Wednesday, April 4, 2012

... i've got tears in my ears...

Anyone who knows me knows that more than almost anything else I love books. And music. And instruments. And.... but mostly books. I blame/thank my parents. And I'm passing the same curse on to the girls. At least I hope I am. We'll see if they continue to love them as much as they seem to now. Who knows if books will survive another 30 years (I suspect they will). Or if K&L will care about them (I hope they will). At the moment we're still reading to them, every night. And K is doing a bit of reading herself, when we ask her to.

L loves to go off and sit with a book. She "reads" aloud, making up the story as she goes, keeping more or less to the plot as she understands it ("And the bird thaid to the lady bug, 'Where are you going?' and the lady bug said, 'I don't know, where are you going?' and the bird said 'I'm going home. Because I'm going home to see my home. Because I'm going home.' And the lady bug said 'Oh. I'm going home too.'").

M reads to L most evenings and I read to K. This has evolved because L hasn't been interested in what K&I are reading. And it's nice because both M and I get some quiet time alone with one child.

K and I have been reading the Little House series, having had them recommended (and loaned) to us by a neighbor. And it's been a great experience for a number of reasons.

  1. it's given me a break from needing to come up with Belle stories
  2. it's given us a lot to talk about (K: What's a corset Daddy? me: Let's look it up tomorrow on the internet.) (recommendation: don't google "corset" while your 5yo daughter is sitting next to you. some *interesting* images come up, and those are the ones she's going to want to see.)
  3. it's been a bonding experience. Together K and I have been through rough winters with Laura and Mary, moves via wagon from Wisconsin to Indian Territory ("What's a pappose?"), wolves and panthers ("It jumped on top of the horse? What happened to the horse?" "Uh, it was fine. It just got a little scrape."), Christmases with few presents, pigs and cows and calves and slaughtering of calves ("What? Where did the meat come from?" "Uh, from the calf." "What calf?" "Uh... one of the calves..." "But not their calf, right Daddy?" "Probably not their calf.")

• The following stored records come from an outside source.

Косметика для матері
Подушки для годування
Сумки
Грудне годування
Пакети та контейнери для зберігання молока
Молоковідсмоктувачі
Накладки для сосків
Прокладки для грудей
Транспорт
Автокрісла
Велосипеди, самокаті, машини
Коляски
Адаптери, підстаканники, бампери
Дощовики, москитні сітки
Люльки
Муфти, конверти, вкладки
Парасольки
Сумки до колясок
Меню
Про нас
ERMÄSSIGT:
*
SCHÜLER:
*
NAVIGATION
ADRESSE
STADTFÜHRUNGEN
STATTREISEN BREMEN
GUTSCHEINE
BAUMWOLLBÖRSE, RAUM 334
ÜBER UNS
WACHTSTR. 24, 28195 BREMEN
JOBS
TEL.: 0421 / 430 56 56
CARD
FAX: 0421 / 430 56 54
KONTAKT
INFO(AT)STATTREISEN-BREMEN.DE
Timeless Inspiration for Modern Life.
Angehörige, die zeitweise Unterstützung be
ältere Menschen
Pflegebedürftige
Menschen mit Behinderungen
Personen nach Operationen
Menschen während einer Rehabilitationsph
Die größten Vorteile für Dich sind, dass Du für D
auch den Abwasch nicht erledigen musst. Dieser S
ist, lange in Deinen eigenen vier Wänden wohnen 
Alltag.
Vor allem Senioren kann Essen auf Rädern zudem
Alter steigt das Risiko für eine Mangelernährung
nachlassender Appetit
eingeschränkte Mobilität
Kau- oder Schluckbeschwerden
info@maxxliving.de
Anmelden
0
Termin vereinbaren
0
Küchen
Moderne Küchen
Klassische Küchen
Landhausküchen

Most recently we started reading On the Shores of Silver Lake, and let me tell you, that one starts with a wallop.

(spoiler alert - if you have not read these and intend to, you shouldn't be wasting your time with a blog that hardly ever gets new posts)

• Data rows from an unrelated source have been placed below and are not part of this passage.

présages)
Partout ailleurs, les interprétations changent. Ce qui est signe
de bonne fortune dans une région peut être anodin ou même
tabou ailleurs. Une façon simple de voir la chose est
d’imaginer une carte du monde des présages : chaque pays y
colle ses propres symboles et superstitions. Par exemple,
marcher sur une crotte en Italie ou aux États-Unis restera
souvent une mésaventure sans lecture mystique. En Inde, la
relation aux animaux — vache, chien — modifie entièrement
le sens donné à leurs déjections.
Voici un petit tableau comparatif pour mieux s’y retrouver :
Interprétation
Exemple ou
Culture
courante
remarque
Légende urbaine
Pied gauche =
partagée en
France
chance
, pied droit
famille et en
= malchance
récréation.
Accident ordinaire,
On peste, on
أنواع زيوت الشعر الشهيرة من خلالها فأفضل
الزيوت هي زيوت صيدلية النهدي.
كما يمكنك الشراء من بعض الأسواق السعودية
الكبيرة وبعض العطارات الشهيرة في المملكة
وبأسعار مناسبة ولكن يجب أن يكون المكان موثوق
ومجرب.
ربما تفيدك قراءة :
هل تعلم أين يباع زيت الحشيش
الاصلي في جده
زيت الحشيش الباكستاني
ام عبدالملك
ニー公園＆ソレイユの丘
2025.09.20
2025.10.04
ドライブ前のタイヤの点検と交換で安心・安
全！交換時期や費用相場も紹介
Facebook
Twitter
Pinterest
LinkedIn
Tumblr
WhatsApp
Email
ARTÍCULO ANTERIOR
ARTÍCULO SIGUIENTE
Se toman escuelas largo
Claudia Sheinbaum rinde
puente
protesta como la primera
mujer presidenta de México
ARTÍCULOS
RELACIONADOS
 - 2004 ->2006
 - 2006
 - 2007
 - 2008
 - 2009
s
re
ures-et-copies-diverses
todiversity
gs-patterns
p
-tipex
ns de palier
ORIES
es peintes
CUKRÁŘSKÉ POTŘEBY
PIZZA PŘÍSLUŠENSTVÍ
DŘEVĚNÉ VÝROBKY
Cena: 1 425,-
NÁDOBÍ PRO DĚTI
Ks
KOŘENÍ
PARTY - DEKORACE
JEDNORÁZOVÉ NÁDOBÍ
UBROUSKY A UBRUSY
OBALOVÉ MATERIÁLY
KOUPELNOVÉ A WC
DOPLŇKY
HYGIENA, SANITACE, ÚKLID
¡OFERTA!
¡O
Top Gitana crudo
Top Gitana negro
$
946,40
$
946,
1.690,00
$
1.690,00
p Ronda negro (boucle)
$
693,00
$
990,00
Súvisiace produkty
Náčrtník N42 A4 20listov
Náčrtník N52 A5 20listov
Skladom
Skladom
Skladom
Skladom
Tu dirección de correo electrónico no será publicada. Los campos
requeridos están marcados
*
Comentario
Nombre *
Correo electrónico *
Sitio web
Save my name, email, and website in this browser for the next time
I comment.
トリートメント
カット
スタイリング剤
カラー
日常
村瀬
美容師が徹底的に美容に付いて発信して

In the first 5 or 6 pages, we learn that almost the whole fan damily has had scarlet fever and that Mary is blind and there's a new baby and Pa's going to move out west to work on the railroad and it's been 5 years and 2 bad wheat crops and... then Jack dies! Jack, who's managed to walk under the wagon from Wisconsin to Indian Territory, survive a raging river that sweeps him away, to put up with being chained to the log cabin (because he chases Indians), protect everyone from wolves and strangers, walk under the wagon back to Minnesota and then wait out Pa's multiple trips east to work on the crop harvest... that Jack. Jack, Laura's best friend. He can't face another trip and he hasn't gotten the attention he deserves because everyone's been ill and Laura hasn't had the time/energy and she realizes this and fluffs up his bed and he goes to sleep and dies.

I'll confess that it was hard for me to read out loud. It would have been hard enough to read by myself, silently, but here I was supposed to be communicating words, aloud, to my impressionable daughter. It didn't help that we still talk about missing Lucy. Not that she would have measured up to Jack (she would have been sitting right in the center of the wagon seat, pushing Ma off in one direction and Pa off in the other), but she was our beast and we loved her.

So I choke up, multiple times, and K leans in close and cries quietly with me and together we manage to get through it, though I realize about 5/6th of the way into this section that it probably would have been a smart idea to do some slight, on-the-fly editing. Live and learn.

The books, the subject matter, has been growing older as Laura grows older. And I've been taking the approach that my parents generally took, which was that if I was old enough to be interested in something, I was old enough to read it. Obviously K isn't yet reading these (though she's reading bits and pieces from the pages), but I'm pretty much letting her hear them as they were written. There been some reference to "rough men" and "rough language" and "horse thieves." We'll see where this takes us, but for the time being it's gotten us snuggled together every night after bath to read for 20-30 minutes, a wonderful shared time that I suspect I get as much out of as does she.